What do your food chains and food webs lesson plans look like? During my food chain unit last year, I tried to introduce interdependence by asking what would happen to the other organisms in a food web if one animal in the food web decreased suddenly due to disease. “The other animals would catch the disease,” was a common misunderstanding. Another common answer was that the animals that depended on the missing animal would switch their diet to eat the other things. Students struggled with understanding that populations were balanced in healthy ecosystems and depended on each other in intricate ways. The diversity of energy relationships in food webs is complex and often misunderstood.
Teaching food chains and food webs helps students understand the complex interactions between different organisms in an ecosystem. By learning about how energy and nutrients are transferred from one organism to another, students can better comprehend the delicate balance of nature and the consequences of disruptions to that balance. Moreover, understanding food chains and food webs provides a foundation for learning about important ecological concepts such as population dynamics, energy flow, and the effects of human activities on the environment. Through hands-on activities, students can also develop critical thinking and problem-solving skills as they explore the interconnectedness of different organisms and their roles within an ecosystem. Hopefully, these food chains and food webs lesson plans will help you in your middle school classroom!
The Next Generation Science Standards (NGSS) that are addressed by the topic of food webs in middle school are:
- MS-LS2-3: Develop a model to describe the cycling of matter and flow of energy among living and nonliving parts of an ecosystem.
- MS-LS2-4: Construct an argument supported by empirical evidence that changes to physical or biological components of an ecosystem affect populations.
- MS-LS2-5: Evaluate competing design solutions for maintaining biodiversity and ecosystem services.
By studying food webs, middle school students can learn about the interconnected relationships between living organisms and their environment.

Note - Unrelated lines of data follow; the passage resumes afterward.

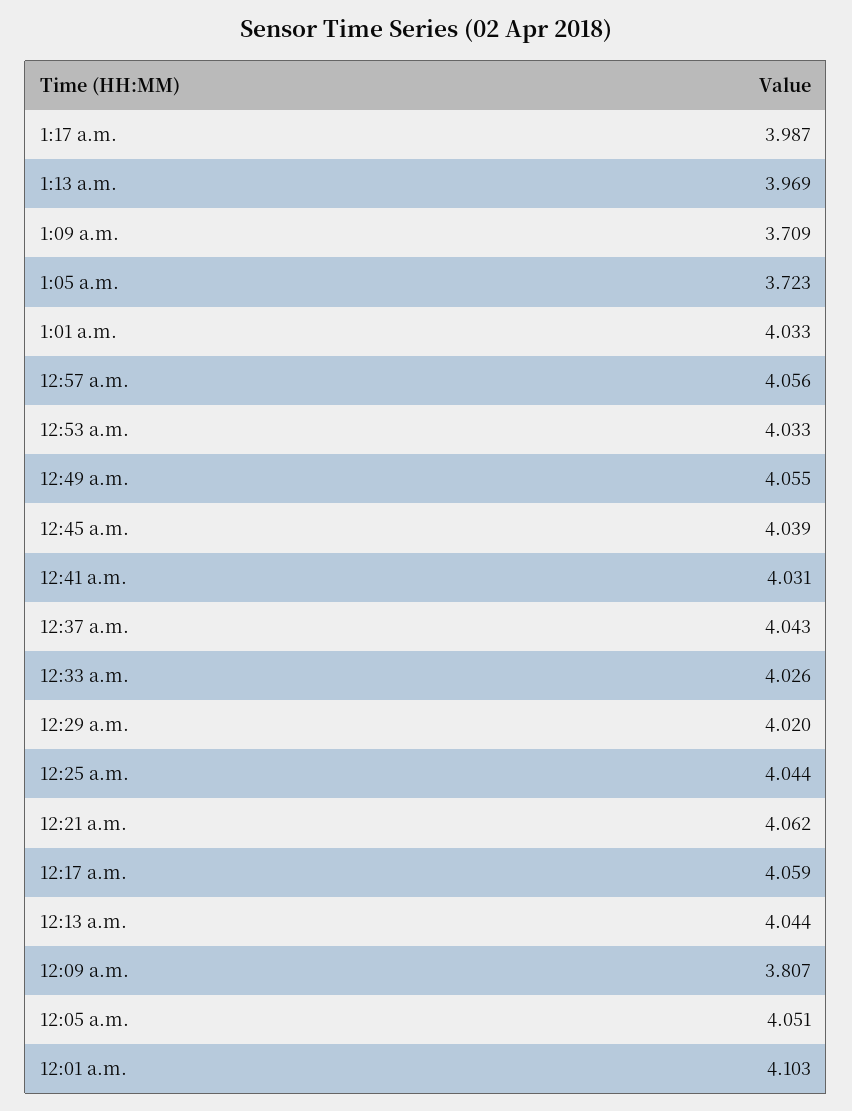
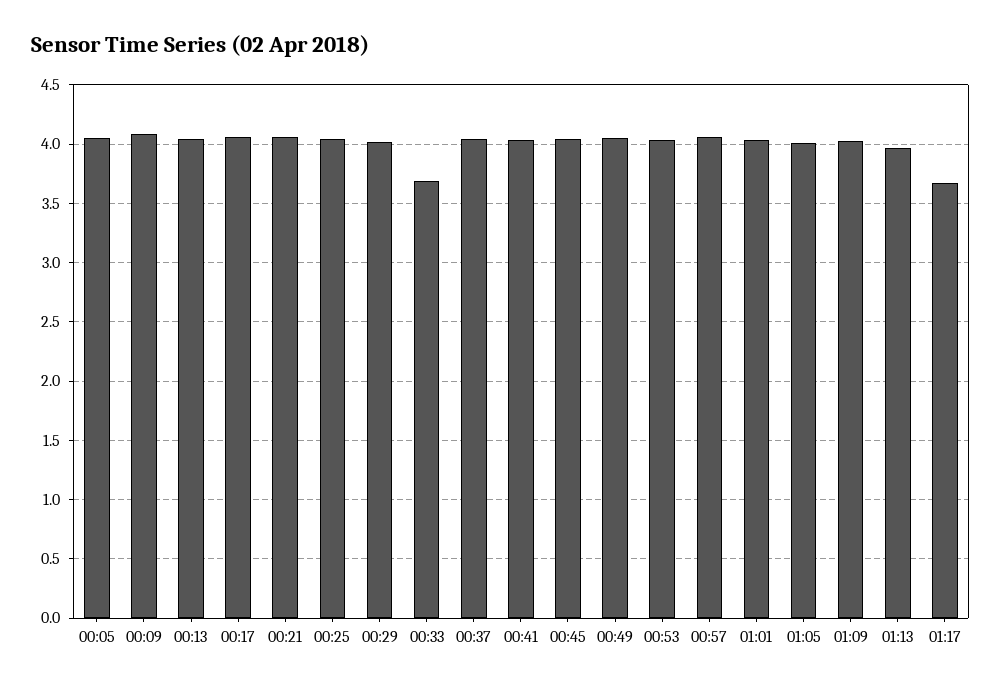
  {
-   "1:17 a.m.": 3.987,
+   "1:17 a.m.": 3.7,
    "1:13 a.m.": 3.969,
-   "1:09 a.m.": 3.709,
+   "1:09 a.m.": 4,
-   "1:05 a.m.": 3.723,
+   "1:05 a.m.": 4,
    "1:01 a.m.": 4.033,
    "12:57 a.m.": 4.056,
    "12:53 a.m.": 4.033,
    "12:49 a.m.": 4.055,
    "12:45 a.m.": 4.039,
    "12:41 a.m.": 4.031,
    "12:37 a.m.": 4.043,
-   "12:33 a.m.": 4.026,
+   "12:33 a.m.": 3.7,
    "12:29 a.m.": 4.02,
    "12:25 a.m.": 4.044,
    "12:21 a.m.": 4.062,
    "12:17 a.m.": 4.059,
    "12:13 a.m.": 4.044,
-   "12:09 a.m.": 3.807,
+   "12:09 a.m.": 4.1,
-   "12:05 a.m.": 4.051,
+   "12:05 a.m.": 4.051
-   "12:01 a.m.": 4.103
  }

They can develop an understanding of how energy flows through ecosystems and how matter cycles within them. They can also explore the impact of human activities on ecosystems and the importance of maintaining biodiversity and ecosystem services.
Food Web Lesson Plans
Day 1: Introduction to Food Webs
- Introduce the concept of food webs and explain their importance in understanding ecosystems using visual representation. I use a slideshow or an independent workbook depending on the mechanics of the class. (Either way, the workbook becomes a great review tool.)
- Introduce the concept of food webs and explain their importance in understanding ecosystems.
- Use pictures or videos to illustrate examples of different organisms in a food web. The more examples you can give, the better. Students need to see various organisms participating in food webs in many niches.
- Explain the different roles within a food web (producer, consumer, predator, prey) and provide examples for each.
Day 2: Building a Food Web
- Review the concept of food webs and the different organisms that make them up.
- Explain the different parts of a food web (producers, primary consumers, secondary consumers, etc.) and how they are connected.
- Use pictures or diagrams to illustrate how the different parts of a food web are connected.
- There’s always the string lab – you pick a food web and assign each student an organism. Then, use string to connect organisms that either are eaten or eat another organism. This becomes a three dimensional food web. There’s a great example of this in our Shark unit plans.
- An extension of the string lab is to remove one organism from the ecosystem after you’ve created the web. Imagine an illness killing off one species or a drought killing the plants. Even better, tell a story of an invasive species competing with one of the organisms in the ecosystem. All affected organisms drop their strings and it’s easy to see how the entire food web collapses with that kind of disruption.
- Have students work in pairs or small groups to create a simple food web for a chosen ecosystem, including at least three different organisms in each of the producer, consumer, and decomposer categories. Encourage students to be creative in their choices and to think about the specific environment they are working with. I like to use either printable task cards or digital task cards.
Day 3: Energy Flow in Food Webs
- Explain how energy flows through a food web, starting with the sun as the source of energy.
- Show examples of energy pyramids and explain how they illustrate the flow of energy in a food web.
- Have students work in pairs or small groups to create their own energy pyramid for a chosen food web.
Day 4: Practice
- Vocabulary study is not easy for students. They need a tremendous amount of review and reinforcement. A great way to do this is have students travel to stations around the room and complete different activities at each station. Here are some to consider:
- Have students complete a digital escape room or a physical escape room.
- Have students complete a self checking worksheet such as a pixel art worksheet (here’s one for Thanksgiving) or a digital maze activity.
- Have a station for color-by-number.
- Pair students up to play a two player digital game for review.
Day 5: Assess
- I use a self grading Google form to assess food webs.
These food web and food chain lesson plans can be modified based on the specific needs of the class and the resources available. Additional activities could include research projects on specific organisms in a food web, role-playing activities to simulate the interactions between different parts of a food web, or field trips to observe real-life food webs in local ecosystems.